Clonal evolution and risk assessment in myelodysplastic syndromes (MDS): A prospective Study of dynamic IPSS-m validation and evolutionary trajectory modeling by the italian MDS foundation (FISIM) Free

Myelodysplastic syndromes (MDS) are associated with an increased risk of progression to acute myeloid leukemia (AML). Disease evolution involves the sequential acquisition of somatic mutations and clonal selection over time. The Molecular International Prognostic Scoring System (IPSS-M) represents the state-of-the-art for risk stratification at diagnosis but its applicability in a longitudinal context has not been validated. The FISIM-NGS-MDS study was designed to prospectively collect longitudinal clinical and molecular data (from peripheral blood, PB) to investigate clonal evolution and identify patterns predictive of progression (NCT04212390).

Methods: Adult patients with a diagnosis of MDS according to the 2016 WHO Classification were prospectively enrolled at diagnosis at 28 Italian hospitals.

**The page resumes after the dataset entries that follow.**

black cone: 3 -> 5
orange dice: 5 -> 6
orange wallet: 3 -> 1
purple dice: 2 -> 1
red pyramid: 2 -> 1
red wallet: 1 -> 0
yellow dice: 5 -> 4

PB samples were collected at diagnosis, annually during follow-up, before/after treatment, and at disease progression or AML evolution. Targeted NGS was performed at Humanitas Research Hospital. To validate mutation detection accuracy, a subset of PB samples was analyzed in parallel with paired bone marrow (BM) samples. Dynamic validation of the IPSS-M was performed using time-dependent Cox regression models, with model performance assessed by concordance index (c-index). Clonal evolutionary trajectories were reconstructed using cancer cell fractions (CCF), derived from copy number–adjusted variant allele frequencies (VAF), focusing on mutations occurring in at least 1% of the study population. Patient-level directed acyclic graphs were generated through pairwise CCF comparisons and aggregated into cohort-level temporal graphs. A minimum-agony ranking algorithm was applied to infer the most likely order of mutation acquisition. Baseline findings were validated using the original IPSS-M development cohort. Longitudinal validation, comparing inferred versus observed evolutionary directionality, was performed using serial sequencing data from the FISIM cohort. Finally, a time-dependent Cox model with 100-iteration bootstrap validation was fitted to identify CCF dynamics consistently associated with AML evolution.

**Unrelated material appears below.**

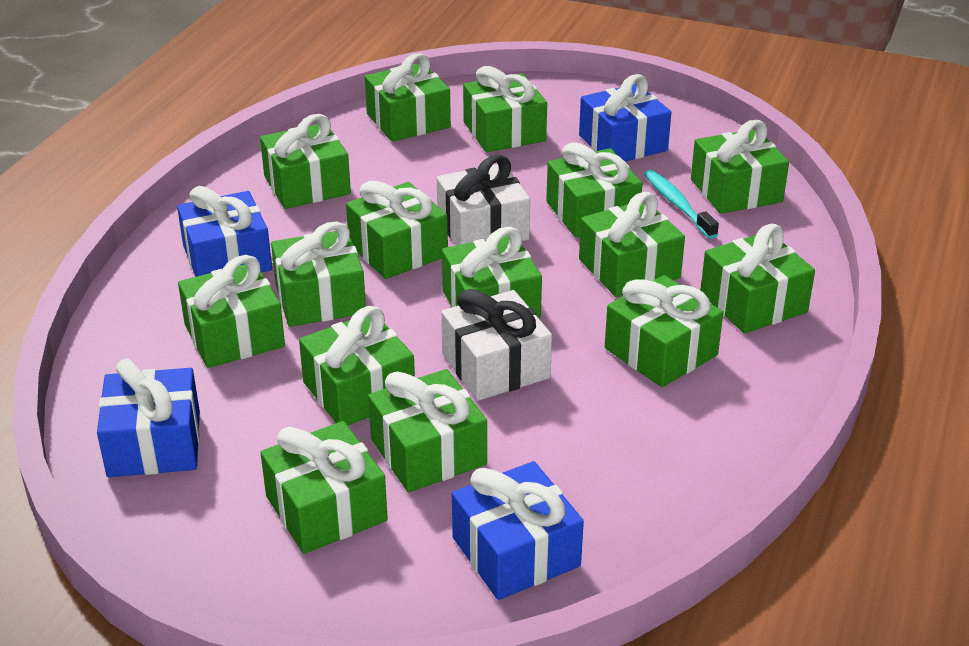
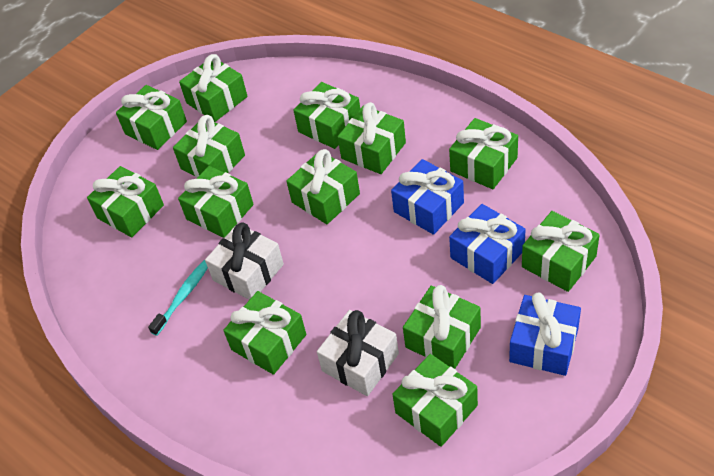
blue gift: 4 -> 3
green gift: 15 -> 13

The study included 1,002 patients with a median age at diagnosis of 74 years; 315 patients (31%) were classified as IPSS-M Moderate High or higher at baseline.

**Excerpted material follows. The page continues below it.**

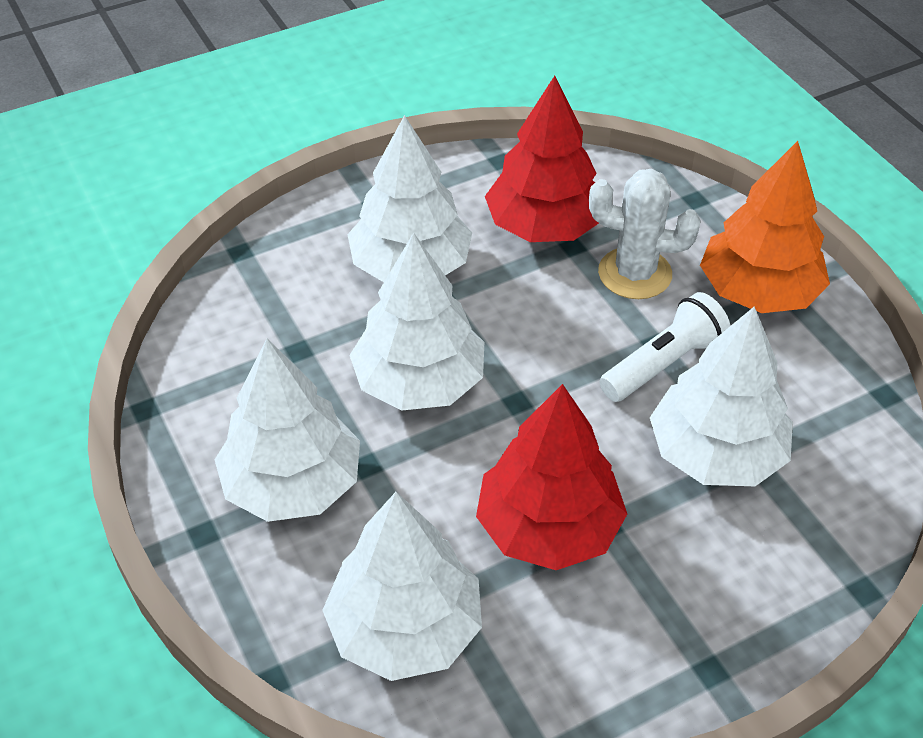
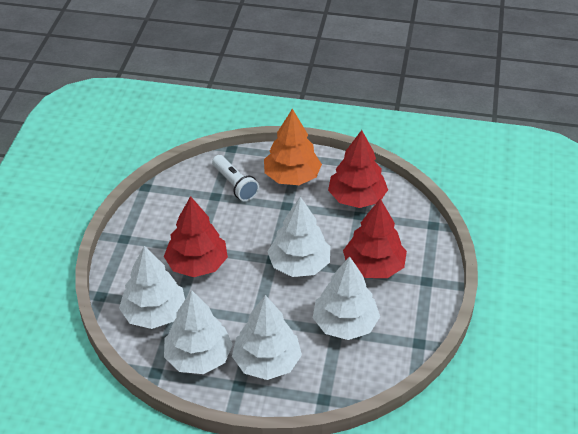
red tree: 2 -> 3
white cactus: 1 -> 0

Analysis of paired PB/BM samples from 115 patients revealed 97.1% concordant variants. The few discordant variants had VAF <3%. The rate of discordant events remained low (3.8%) for variants with VAF <5%. VAF for BM was slightly higher than paired PB (median difference 2%, p<0.01).

IPSS-M risk classification changed over time in 217 patients (28.6%). Compared with baseline assessment, dynamic IPSS-M showed improved predictive performance across all clinically relevant outcomes, with c-index for overall survival of 0.80 vs 0.74 for baseline IPSS-M, and for leukemia-free survival 0.81 vs 0.77, respectively.

Evolutionary modelling using CCF at diagnosis identified 46 recurrent mutation trajectories (present in >10 patients), defined as pairs of co-occurring mutations with a consistent temporal relationship—i.e., the presence of an earlier mutation increased the likelihood of acquiring a subsequent one. Longitudinal validation confirmed consistent directionality for 29 out of 46 trajectories. External baseline validation in the original IPSS-M cohort (n=2,957) was concordant, with only 5 trajectories showing divergent directionality. Time-dependent Cox regression, adjusted for IPSS-M and IPSS-R, showed that CCF for TP53, RUNX1, TET2, PHF6, U2AF1, STAG2, and PTPN11 independently predicted AML evolution. Each gene was retained in over 30% of bootstrap iterations. All associations had a positive hazard direction, suggesting that progressive clonal expansion and/or acquisition of new mutations within these evolutionary trajectories correlates with worse clinical outcomes.

Conclusions. Dynamic IPSS-M validation showed superior prognostic performance vs conventional assessment, supporting its use for re-evaluating patient risk over time. CCF-based evolutionary modeling reconstructed mutation sequences and identified genes whose clonal expansion independently predicts AML evolution. Longitudinal clonal monitoring with PB samples was reliable, enabling early, non-invasive identification of high-risk trajectories and improved patient management. Overall, these findings support the concept that novel MDS prognostic tools should be based on longitudinal data.